Denmark was one of the countries that endured the German occupation during World War II. This Freedom Museum tells the story of the Danish Resistance movement during World War II and as a visitor you’ll get to hear some of the stories of various resistance groups, the Danes’ everyday life during the war, the rescue of the Danish Jews, the international consequences of occupation and much more.
100% free walking tour
To go on a guided walking tour of a city is probably the best way to quickly get a lot of information and learn about the city’s culture and history. It usually costs money to go on guided tours and that can easily escalate for those who visit in larger groups or families and can be a big expense. However, what’s very positive about Copenhagen is that guided tours are organised with no fees. There are two major operators that organise free walking tours (see websites below) and what’s usually focused on is interesting stories about the Nazi occupation, the resistance movement, the history of Ströget, the Royal Family, the history of various squares and buildings and much more. The tours depart at around lunch from Rådhuspladsen (Town Hall Square). More information can be found on the two websites.
Tycho Brahe Planetarium
It’s said that "Films are best at the cinema", but the question is whether or not this saying should be changed in the near future to something like: "Films are best at the planetarium." Anyway, planetarium films are something extraordinary and at the Tycho Brahe Planetarium, you can sit back and see amazing films on a 1,000 square metre "dome" surface. The selection is quite varied but most of the films that are shown in the dome have some connection to history or nature. For example, it has shown films about the Normandy invasion (D-Day) in the past, and movies about the polar bears in the Arctic and also the Ice Age giants.
There’s a café in the central part of the city that’s a little bit different; Café Tranquebar. The unique café is named after Denmark’s only colony in India (Tranaquebar in the state of Tamil Nadu) and what’s different from the classic coffee places is that Café Tranquebar is combined with a bookstore. Most of the books are travel books and guides but there’s also ordinary literature from different destinations and countries all over the world. You can also find products such as textiles, art objects, beers, wines and other curiosities from several countries. If you like travelling, reading and drinking coffee you should definitely visit Café Tranquebar during your stay in Copenhagen.
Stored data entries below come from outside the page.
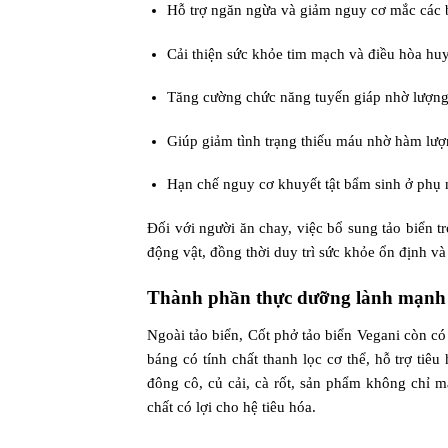
Hỗ trợ ngăn ngừa và giảm nguy cơ mắc các bệ
Cải thiện sức khỏe tim mạch và điều hòa huy
Tăng cường chức năng tuyến giáp nhờ lượng 
Giúp giảm tình trạng thiếu máu nhờ hàm lượ
Hạn chế nguy cơ khuyết tật bẩm sinh ở phụ n
Đối với người ăn chay, việc bổ sung tảo biển t
động vật, đồng thời duy trì sức khỏe ổn định v
Thành phần thực dưỡng lành mạnh
Ngoài tảo biển, Cốt phở tảo biển Vegani còn c
báng có tính chất thanh lọc cơ thể, hỗ trợ ti
đông cô, củ cải, cà rốt, sản phẩm không chỉ m
chất có lợi cho hệ tiêu hóa.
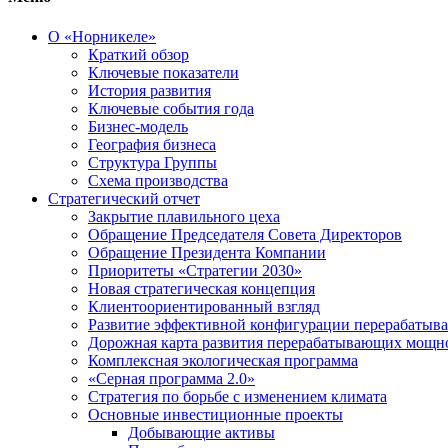
О «Норникеле»
Краткий обзор
Ключевые показатели
История развития
Ключевые события года
Бизнес-модель
География бизнеса
Структура Группы
Схема производства
Стратегический отчет
Закрытие плавильного цеха
Обращение Председателя Совета Директоров
Обращение Президента Компании
Приоритеты «Стратегии 2030»
Новая стратегическая концепция
Клиентоориентированный взгляд
Развитие эффективной конфигурации перерабаты
Дорожная карта развития перерабатывающих мощн
Комплексная экологическая программа
«Серная программа 2.0»
Стратегия по борьбе с изменением климата
Основные инвестиционные проекты
Добывающие активы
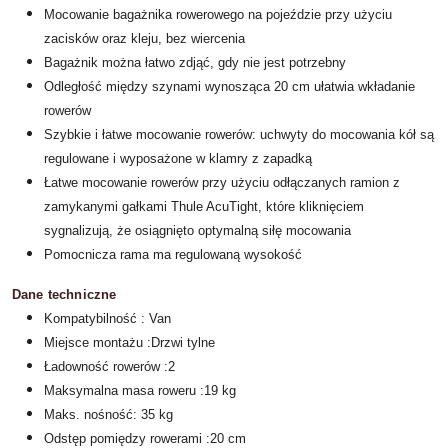
Mocowanie bagażnika rowerowego na pojeździe przy użyciu
zacisków oraz kleju, bez wiercenia
Bagażnik można łatwo zdjąć, gdy nie jest potrzebny
Odległość między szynami wynosząca 20 cm ułatwia wkładanie
rowerów
Szybkie i łatwe mocowanie rowerów: uchwyty do mocowania kół są
regulowane i wyposażone w klamry z zapadką
Łatwe mocowanie rowerów przy użyciu odłączanych ramion z
zamykanymi gałkami Thule AcuTight, które kliknięciem
sygnalizują, że osiągnięto optymalną siłę mocowania
Pomocnicza rama ma regulowaną wysokość
Dane techniczne
Kompatybilność : Van
Miejsce montażu :Drzwi tylne
Ładowność rowerów :2
Maksymalna masa roweru :19 kg
Maks. nośność: 35 kg
Odstęp pomiędzy rowerami :20 cm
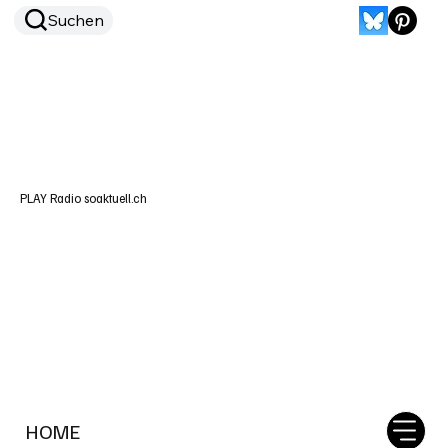
Suchen
PLAY Radio soaktuell.ch
HOME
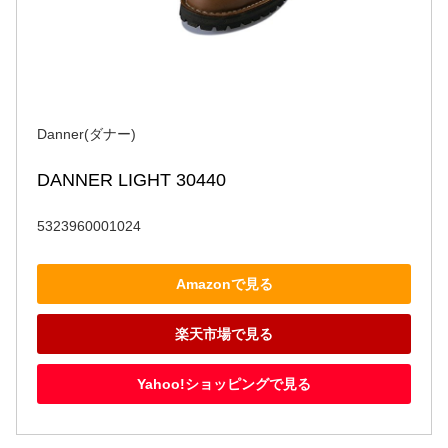
Danner(ダナー)
DANNER LIGHT 30440
5323960001024
Amazonで見る
楽天市場で見る
Yahoo!ショッピングで見る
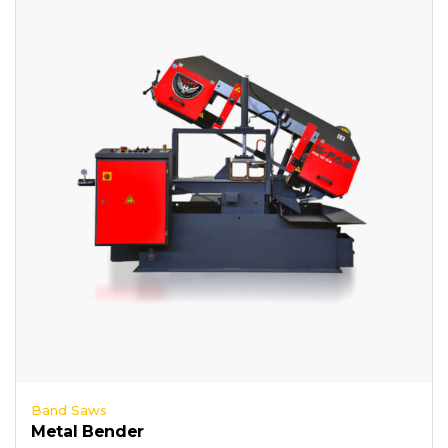
Band Saws
Metal Bender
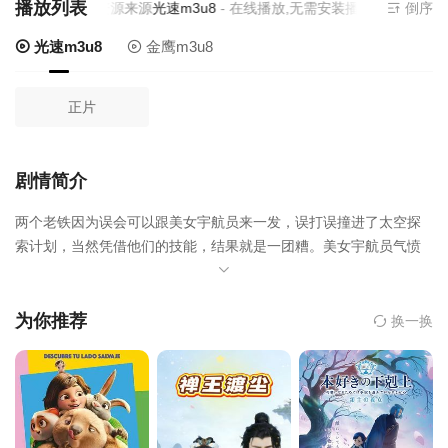
播放列表
当前资源来源
光速m3u8
- 在线播放,无需安装播放器
倒序
光速m3u8
金鹰m3u8
正片
剧情简介
两个老铁因为误会可以跟美女宇航员来一发，误打误撞进了太空探
索计划，当然凭借他们的技能，结果就是一团糟。美女宇航员气愤
之下，把他们弹入宇宙空间，幸运的是，通过时空裂缝，两人穿越
到了2022年的美国，而当年那位宇航员正在竞选，所以为了灭口，
她势必要让两人消失…
为你推荐
换一换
As previously mentioned, there are excellent vantage points in Copenhagen--like for example Tårnet and Vor Frelsers Kirke. However, these sites are only vantage points and not much more than that. If you want to kill two birds with one stone and enjoy a cup of coffee while gazing out over the streets of Copenhagen, you should go to one of the cafés situated at a higher altitude. One of these, and perhaps the very best of them, is the café Hovedtelegrafen. Here you can sit and look out over Copenhagen with a cup of coffee in one hand and a cake in the other. If you have no desire to snack and would rather eat something substantial, they also serve well-prepared food.
Ordrupgaard is an art museum located in the north of Copenhagen that focuses on French impressionism and the Danish Golden Age. Some of the world renowned artists displayed there have works in museums like Monet, Gauguin and Hammershøi. Apart from the art behind the museum doors, the entire area surrounding Ordrupgaard is an attraction in itself and well worth a visit. The architecture of the main building, combined with the beautiful surroundings, make Ordrupgaard a place you could visit only for the purpose of relaxation—without any compulsion to go in and look at the art exhibitions.